◆ ABOUT THIS EXERCISE
Please give again exactly the lines from the top of the material through the line with "X0343600Y0106000D02*"; omit each picture.
---*---
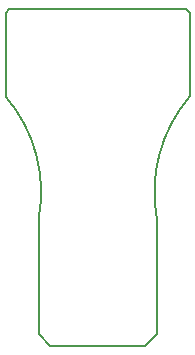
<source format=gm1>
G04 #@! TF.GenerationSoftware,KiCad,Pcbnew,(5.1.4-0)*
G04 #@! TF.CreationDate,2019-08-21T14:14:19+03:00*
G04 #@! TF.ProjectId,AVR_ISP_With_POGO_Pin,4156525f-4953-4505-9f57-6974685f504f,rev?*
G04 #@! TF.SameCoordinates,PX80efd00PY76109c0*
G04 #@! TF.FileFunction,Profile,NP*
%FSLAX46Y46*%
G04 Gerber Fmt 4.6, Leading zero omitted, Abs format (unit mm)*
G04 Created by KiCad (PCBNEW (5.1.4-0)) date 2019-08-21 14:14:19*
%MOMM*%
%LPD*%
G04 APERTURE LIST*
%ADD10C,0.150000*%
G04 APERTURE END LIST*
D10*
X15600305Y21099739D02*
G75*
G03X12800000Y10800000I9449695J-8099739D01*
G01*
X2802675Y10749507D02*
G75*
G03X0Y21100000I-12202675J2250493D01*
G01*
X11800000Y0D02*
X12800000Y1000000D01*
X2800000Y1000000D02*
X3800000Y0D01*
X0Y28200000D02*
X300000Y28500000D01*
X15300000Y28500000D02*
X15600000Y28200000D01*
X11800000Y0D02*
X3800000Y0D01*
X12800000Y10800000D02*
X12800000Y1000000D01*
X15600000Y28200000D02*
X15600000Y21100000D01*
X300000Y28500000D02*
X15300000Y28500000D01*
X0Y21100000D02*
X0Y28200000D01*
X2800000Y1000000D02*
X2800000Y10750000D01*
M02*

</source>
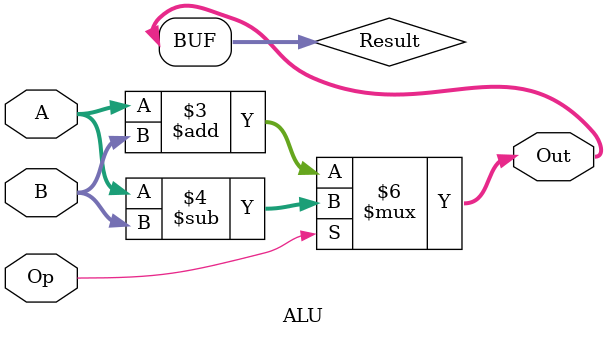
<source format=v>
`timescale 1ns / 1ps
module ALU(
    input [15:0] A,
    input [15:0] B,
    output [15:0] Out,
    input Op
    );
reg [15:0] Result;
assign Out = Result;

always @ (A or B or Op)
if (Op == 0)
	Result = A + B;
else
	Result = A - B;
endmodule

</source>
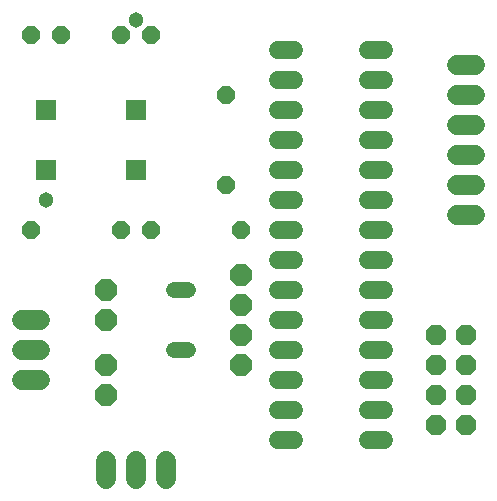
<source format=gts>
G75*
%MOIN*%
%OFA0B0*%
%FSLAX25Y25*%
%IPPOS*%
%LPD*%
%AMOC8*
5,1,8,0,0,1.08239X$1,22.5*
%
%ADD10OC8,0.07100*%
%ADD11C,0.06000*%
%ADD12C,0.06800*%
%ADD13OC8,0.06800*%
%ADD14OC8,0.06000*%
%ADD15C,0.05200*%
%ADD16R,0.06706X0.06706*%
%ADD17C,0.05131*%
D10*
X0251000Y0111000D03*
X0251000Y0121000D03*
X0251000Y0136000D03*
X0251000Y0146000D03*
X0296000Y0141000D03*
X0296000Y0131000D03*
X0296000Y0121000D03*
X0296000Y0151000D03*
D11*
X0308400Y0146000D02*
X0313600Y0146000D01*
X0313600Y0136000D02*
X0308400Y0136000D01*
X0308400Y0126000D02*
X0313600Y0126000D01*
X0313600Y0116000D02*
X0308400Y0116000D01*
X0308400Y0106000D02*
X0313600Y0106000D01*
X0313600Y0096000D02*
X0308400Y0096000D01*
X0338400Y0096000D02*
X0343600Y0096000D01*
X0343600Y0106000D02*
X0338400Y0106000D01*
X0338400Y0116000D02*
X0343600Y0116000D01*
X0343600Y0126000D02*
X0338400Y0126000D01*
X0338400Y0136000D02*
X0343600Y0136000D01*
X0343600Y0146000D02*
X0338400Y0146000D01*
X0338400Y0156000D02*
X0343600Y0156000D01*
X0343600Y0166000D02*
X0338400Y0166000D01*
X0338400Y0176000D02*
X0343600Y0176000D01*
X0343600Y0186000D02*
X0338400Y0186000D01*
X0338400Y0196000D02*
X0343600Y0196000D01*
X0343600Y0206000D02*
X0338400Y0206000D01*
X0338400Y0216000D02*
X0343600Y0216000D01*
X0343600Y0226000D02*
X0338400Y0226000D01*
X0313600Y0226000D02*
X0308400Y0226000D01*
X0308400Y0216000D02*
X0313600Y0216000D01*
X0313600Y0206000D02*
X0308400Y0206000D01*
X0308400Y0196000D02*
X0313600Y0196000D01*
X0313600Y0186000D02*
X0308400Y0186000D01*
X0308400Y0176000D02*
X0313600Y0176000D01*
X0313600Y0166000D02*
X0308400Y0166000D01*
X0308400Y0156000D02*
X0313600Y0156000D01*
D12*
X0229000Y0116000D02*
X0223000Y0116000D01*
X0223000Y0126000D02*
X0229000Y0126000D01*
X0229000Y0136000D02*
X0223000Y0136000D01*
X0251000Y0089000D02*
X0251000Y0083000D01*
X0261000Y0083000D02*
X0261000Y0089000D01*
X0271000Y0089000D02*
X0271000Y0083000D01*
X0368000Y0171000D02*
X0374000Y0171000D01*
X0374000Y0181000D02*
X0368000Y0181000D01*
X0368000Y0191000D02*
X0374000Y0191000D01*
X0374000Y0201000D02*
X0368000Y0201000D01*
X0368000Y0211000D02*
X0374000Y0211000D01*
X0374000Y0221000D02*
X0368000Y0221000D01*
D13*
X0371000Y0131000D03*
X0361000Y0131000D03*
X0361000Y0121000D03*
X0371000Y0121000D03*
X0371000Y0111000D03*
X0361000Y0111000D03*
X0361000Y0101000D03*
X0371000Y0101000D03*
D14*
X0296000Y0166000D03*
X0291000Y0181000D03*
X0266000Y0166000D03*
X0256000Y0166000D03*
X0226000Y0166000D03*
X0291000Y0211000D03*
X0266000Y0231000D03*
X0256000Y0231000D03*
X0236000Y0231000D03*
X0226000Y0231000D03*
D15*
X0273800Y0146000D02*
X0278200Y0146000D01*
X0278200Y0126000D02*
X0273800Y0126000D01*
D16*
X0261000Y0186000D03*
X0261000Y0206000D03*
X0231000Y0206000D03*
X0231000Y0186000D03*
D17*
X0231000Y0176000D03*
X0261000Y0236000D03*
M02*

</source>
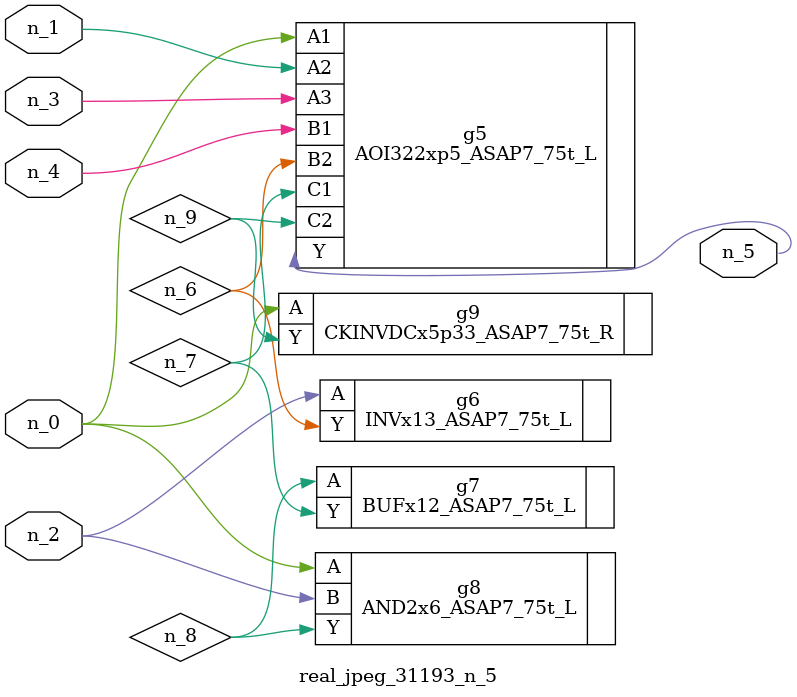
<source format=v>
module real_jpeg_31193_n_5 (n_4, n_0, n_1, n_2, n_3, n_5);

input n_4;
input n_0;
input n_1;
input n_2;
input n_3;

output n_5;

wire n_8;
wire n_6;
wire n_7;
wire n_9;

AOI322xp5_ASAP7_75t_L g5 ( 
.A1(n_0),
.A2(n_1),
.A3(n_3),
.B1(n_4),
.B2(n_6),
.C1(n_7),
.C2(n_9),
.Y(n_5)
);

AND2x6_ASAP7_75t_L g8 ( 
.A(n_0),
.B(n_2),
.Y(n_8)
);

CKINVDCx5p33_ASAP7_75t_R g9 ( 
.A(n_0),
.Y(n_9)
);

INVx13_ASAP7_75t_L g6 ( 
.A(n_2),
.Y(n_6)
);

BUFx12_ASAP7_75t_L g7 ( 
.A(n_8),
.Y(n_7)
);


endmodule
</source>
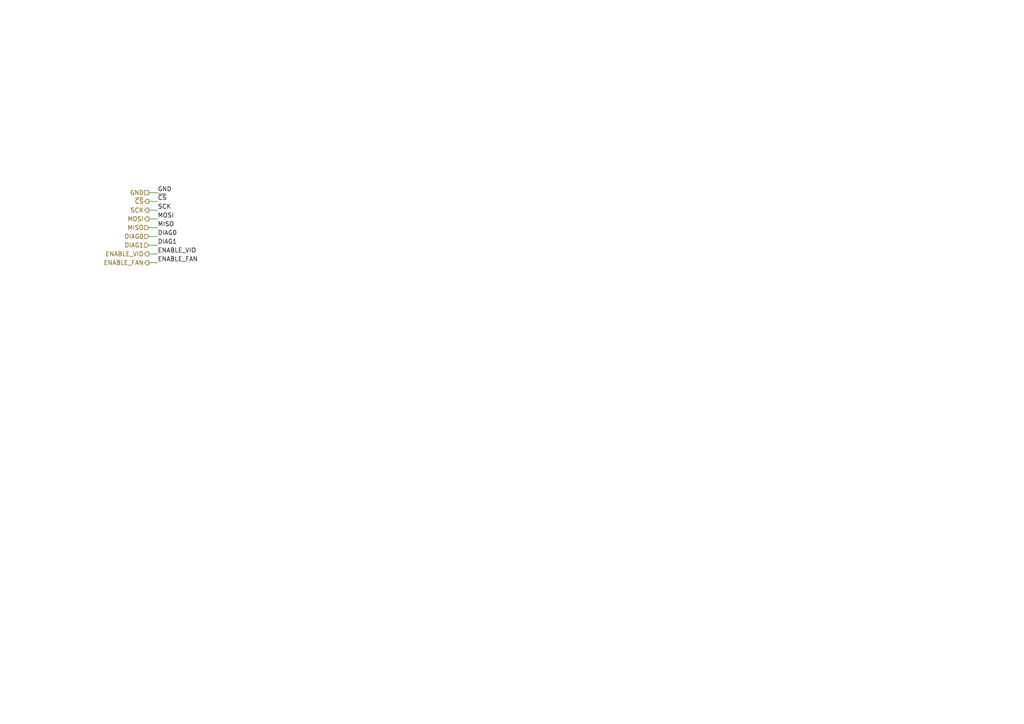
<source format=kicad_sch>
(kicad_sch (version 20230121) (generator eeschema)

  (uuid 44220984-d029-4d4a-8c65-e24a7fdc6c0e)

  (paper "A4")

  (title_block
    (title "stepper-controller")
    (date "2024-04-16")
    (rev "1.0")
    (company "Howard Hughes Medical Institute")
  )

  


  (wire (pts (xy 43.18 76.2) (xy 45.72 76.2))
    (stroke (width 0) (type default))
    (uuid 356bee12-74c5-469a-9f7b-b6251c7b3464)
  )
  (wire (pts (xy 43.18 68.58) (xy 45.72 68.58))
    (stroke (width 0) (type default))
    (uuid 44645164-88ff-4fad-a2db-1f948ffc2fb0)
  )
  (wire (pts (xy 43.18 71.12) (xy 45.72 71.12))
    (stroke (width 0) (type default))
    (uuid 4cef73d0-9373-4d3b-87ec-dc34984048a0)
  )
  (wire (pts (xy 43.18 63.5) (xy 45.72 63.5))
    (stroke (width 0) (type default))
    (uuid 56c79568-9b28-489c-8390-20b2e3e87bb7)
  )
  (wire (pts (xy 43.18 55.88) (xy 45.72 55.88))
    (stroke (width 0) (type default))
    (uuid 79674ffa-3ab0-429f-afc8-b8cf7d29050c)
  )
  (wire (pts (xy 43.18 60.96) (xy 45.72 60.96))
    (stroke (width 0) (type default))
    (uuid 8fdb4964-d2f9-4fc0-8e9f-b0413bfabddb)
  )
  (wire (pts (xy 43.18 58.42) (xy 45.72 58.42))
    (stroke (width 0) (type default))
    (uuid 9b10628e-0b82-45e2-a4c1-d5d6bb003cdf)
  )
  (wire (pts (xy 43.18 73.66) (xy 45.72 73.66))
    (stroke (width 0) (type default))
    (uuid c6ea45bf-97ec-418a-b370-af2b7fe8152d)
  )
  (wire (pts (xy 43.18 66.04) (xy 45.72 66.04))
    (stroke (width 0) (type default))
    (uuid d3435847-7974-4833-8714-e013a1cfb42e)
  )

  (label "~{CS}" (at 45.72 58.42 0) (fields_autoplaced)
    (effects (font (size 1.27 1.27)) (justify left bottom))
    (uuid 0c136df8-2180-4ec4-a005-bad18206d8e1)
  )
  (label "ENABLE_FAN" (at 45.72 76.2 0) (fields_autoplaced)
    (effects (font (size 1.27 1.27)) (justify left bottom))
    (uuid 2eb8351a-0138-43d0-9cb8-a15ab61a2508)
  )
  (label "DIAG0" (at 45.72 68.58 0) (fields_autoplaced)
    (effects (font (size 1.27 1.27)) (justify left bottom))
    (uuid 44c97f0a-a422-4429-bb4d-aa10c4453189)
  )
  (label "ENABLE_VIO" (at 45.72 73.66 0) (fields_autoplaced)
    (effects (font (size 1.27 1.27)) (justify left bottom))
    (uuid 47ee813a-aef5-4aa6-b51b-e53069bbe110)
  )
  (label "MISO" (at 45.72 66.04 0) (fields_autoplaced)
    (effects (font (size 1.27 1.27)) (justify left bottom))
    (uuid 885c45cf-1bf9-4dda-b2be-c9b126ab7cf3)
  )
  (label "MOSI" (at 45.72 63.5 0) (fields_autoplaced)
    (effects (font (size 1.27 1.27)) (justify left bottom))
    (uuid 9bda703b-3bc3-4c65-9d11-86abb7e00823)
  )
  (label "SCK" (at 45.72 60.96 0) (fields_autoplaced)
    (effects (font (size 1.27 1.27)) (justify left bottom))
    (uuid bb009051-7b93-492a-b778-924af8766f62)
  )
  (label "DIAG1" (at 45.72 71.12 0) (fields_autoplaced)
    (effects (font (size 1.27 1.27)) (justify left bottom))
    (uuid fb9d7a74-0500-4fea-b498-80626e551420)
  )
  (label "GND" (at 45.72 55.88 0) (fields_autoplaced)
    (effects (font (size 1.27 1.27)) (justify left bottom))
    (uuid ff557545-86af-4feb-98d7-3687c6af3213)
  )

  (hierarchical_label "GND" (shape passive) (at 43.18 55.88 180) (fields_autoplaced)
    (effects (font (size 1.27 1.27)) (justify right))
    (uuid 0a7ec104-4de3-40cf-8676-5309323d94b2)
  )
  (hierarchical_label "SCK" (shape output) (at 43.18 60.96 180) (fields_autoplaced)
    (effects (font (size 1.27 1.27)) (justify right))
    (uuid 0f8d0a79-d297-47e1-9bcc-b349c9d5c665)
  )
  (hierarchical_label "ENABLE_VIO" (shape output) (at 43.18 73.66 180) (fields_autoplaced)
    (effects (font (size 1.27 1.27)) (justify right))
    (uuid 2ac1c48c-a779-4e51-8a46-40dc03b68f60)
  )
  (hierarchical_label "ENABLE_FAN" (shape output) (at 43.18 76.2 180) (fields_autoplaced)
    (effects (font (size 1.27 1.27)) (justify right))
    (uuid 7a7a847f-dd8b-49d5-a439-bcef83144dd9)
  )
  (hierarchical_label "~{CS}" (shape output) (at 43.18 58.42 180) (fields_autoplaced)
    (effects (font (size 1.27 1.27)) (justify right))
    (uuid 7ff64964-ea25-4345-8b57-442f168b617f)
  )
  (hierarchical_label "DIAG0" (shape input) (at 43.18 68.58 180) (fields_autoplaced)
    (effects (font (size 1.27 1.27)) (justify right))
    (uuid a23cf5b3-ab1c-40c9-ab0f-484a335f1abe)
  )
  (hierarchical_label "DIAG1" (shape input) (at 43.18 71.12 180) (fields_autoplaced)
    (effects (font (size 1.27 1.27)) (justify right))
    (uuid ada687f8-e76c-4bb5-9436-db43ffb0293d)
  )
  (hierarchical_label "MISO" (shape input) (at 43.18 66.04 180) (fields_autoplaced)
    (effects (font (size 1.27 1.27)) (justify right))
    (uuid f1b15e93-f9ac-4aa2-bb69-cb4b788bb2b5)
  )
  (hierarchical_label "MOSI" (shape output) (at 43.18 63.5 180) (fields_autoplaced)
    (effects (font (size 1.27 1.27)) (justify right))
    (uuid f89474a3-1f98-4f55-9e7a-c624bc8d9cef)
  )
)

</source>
---*---
◆ ANSWER SPACE
<source format=gm1>
G04 #@! TF.GenerationSoftware,KiCad,Pcbnew,(5.1.4-0)*
G04 #@! TF.CreationDate,2019-08-21T14:14:19+03:00*
G04 #@! TF.ProjectId,AVR_ISP_With_POGO_Pin,4156525f-4953-4505-9f57-6974685f504f,rev?*
G04 #@! TF.SameCoordinates,PX80efd00PY76109c0*
G04 #@! TF.FileFunction,Profile,NP*
%FSLAX46Y46*%
G04 Gerber Fmt 4.6, Leading zero omitted, Abs format (unit mm)*
G04 Created by KiCad (PCBNEW (5.1.4-0)) date 2019-08-21 14:14:19*
%MOMM*%
%LPD*%
G04 APERTURE LIST*
%ADD10C,0.150000*%
G04 APERTURE END LIST*
D10*
X15600305Y21099739D02*
G75*
G03X12800000Y10800000I9449695J-8099739D01*
G01*
X2802675Y10749507D02*
G75*
G03X0Y21100000I-12202675J2250493D01*
G01*
X11800000Y0D02*
X12800000Y1000000D01*
X2800000Y1000000D02*
X3800000Y0D01*
X0Y28200000D02*
X300000Y28500000D01*
X15300000Y28500000D02*
X15600000Y28200000D01*
X11800000Y0D02*
X3800000Y0D01*
X12800000Y10800000D02*
X12800000Y1000000D01*
X15600000Y28200000D02*
X15600000Y21100000D01*
X300000Y28500000D02*
X15300000Y28500000D01*
X0Y21100000D02*
X0Y28200000D01*
X2800000Y1000000D02*
X2800000Y10750000D01*
M02*

</source>
<source format=v>
`timescale 1ns / 1ps
module ALU(
    input [15:0] A,
    input [15:0] B,
    output [15:0] Out,
    input Op
    );
reg [15:0] Result;
assign Out = Result;

always @ (A or B or Op)
if (Op == 0)
	Result = A + B;
else
	Result = A - B;
endmodule

</source>
<source format=gts>
G75*
%MOIN*%
%OFA0B0*%
%FSLAX25Y25*%
%IPPOS*%
%LPD*%
%AMOC8*
5,1,8,0,0,1.08239X$1,22.5*
%
%ADD10OC8,0.07100*%
%ADD11C,0.06000*%
%ADD12C,0.06800*%
%ADD13OC8,0.06800*%
%ADD14OC8,0.06000*%
%ADD15C,0.05200*%
%ADD16R,0.06706X0.06706*%
%ADD17C,0.05131*%
D10*
X0251000Y0111000D03*
X0251000Y0121000D03*
X0251000Y0136000D03*
X0251000Y0146000D03*
X0296000Y0141000D03*
X0296000Y0131000D03*
X0296000Y0121000D03*
X0296000Y0151000D03*
D11*
X0308400Y0146000D02*
X0313600Y0146000D01*
X0313600Y0136000D02*
X0308400Y0136000D01*
X0308400Y0126000D02*
X0313600Y0126000D01*
X0313600Y0116000D02*
X0308400Y0116000D01*
X0308400Y0106000D02*
X0313600Y0106000D01*
X0313600Y0096000D02*
X0308400Y0096000D01*
X0338400Y0096000D02*
X0343600Y0096000D01*
X0343600Y0106000D02*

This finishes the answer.